Me enamoré de mi mejor amigo: “Para mi sorpresa, su reacción fue de incredulidad y sus sentimientos no fueron recíprocos”

A los diecisiete años me enamoré del que era entonces mi mejor amigo, Joaquín. Nos conocimos el mismo año, cuando yo me cambié de colegio y en ese contexto de conocer nuevos compañeros, nos afiatamos rápidamente. En esos tiempos ninguno de los dos tenía celular, por lo que nuestras mamás se llamaban para saber en qué estábamos y nos poníamos de acuerdo.
Pasaron los meses y yo empecé a sentir algo más por él. Ya me había ocurrido antes, él no había sido el primero, pero aquellos sentimientos emergieron con una particular fuerza e intenté ocultarlos en lo más profundo. Sentía que no estaba bien enamorarme de alguien tan cercano, mucho menos de otro hombre. Además, era mi mejor amigo y asumí que ese enamoramiento no podía terminar de buena manera. Como si fuera poco, estudiábamos en un colegio católico, por lo que creí que era mejor pasar desapercibido y lo hablé solamente con quienes consideraba entonces como mi círculo cercano.
Los meses siguieron pasando y nuestra amistad se fue consolidando. Pasábamos todos los fines de semanas juntos, íbamos al cine, jugábamos con el computador, subíamos a la azotea de mi edificio a conversar en la noche. Yo me contentaba con tener un amigo así de cercano, pero mis sentimientos hacia con él se hicieron más fuertes, pese a mis intentos por reprimirlos.

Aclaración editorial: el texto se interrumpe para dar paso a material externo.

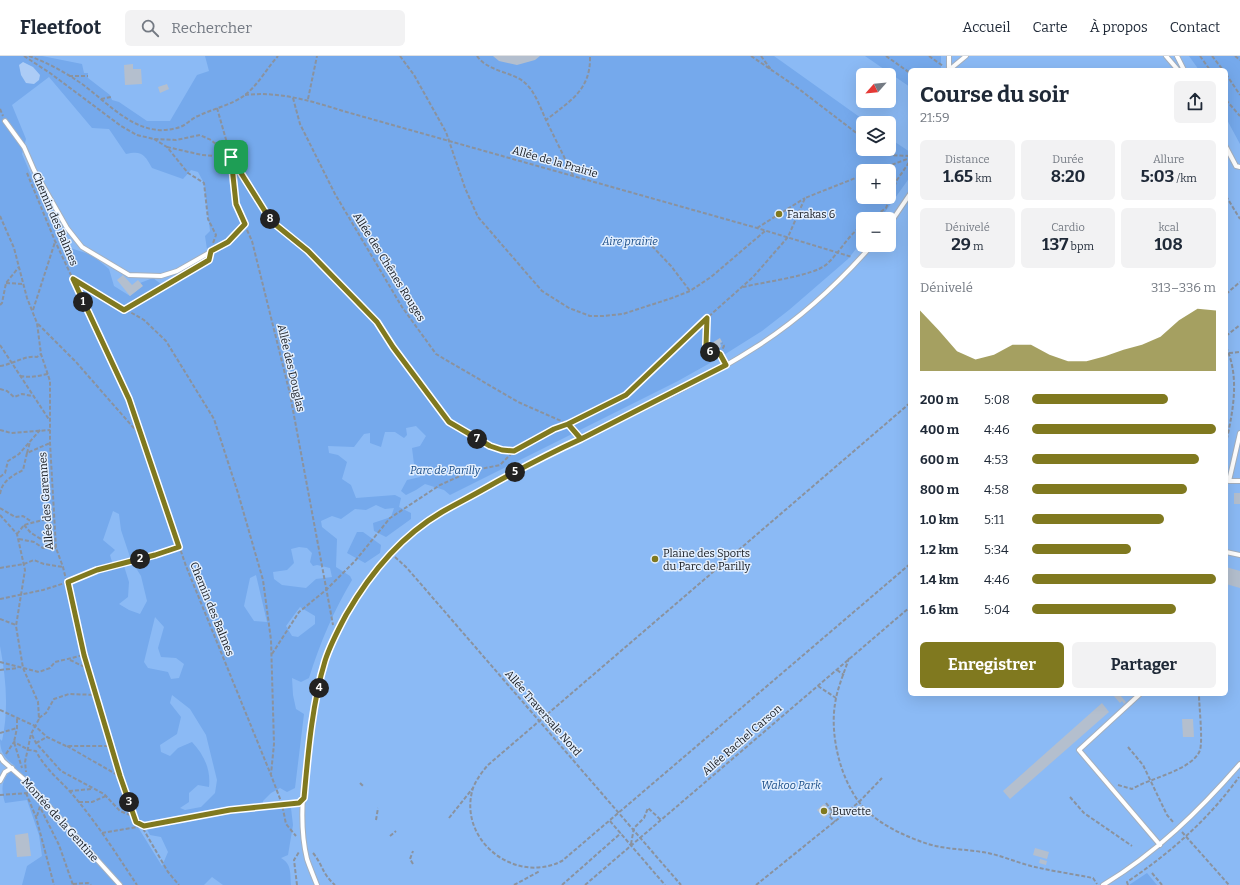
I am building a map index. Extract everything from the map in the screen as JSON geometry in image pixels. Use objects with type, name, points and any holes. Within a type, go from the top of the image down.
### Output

Algunos amigos me aconsejaron revelarle a Joaquín lo que sentía, ya que creían que a él también le estaba pasando lo mismo. Yo no quería contarle en un comienzo, porque el riesgo de que la amistad se terminara era enorme. Pero tenía que hacer algo. Empecé entonces con indirectas (algunas muy directas), para ver qué ocurría y sentí que él entendió todo. Al estar un poco más seguro, entonces, decidí contárselo abiertamente.
Para mi sorpresa, su reacción fue de incredulidad y sus sentimientos no fueron recíprocos. Joaquín no sentía lo mismo, y todos mis meses de imaginación resultaron ser justamente eso: una simple fantasía. Pero no se alejó de mí y seguimos adelante siendo amigos. “Nuestra amistad es como una ruta”, me dijo en un momento, “y una ruta tiene hoyos y curvas”. Solo tenemos que seguir por el camino esquivando los hoyos. Por alguna razón, esa frase siempre me acompañó.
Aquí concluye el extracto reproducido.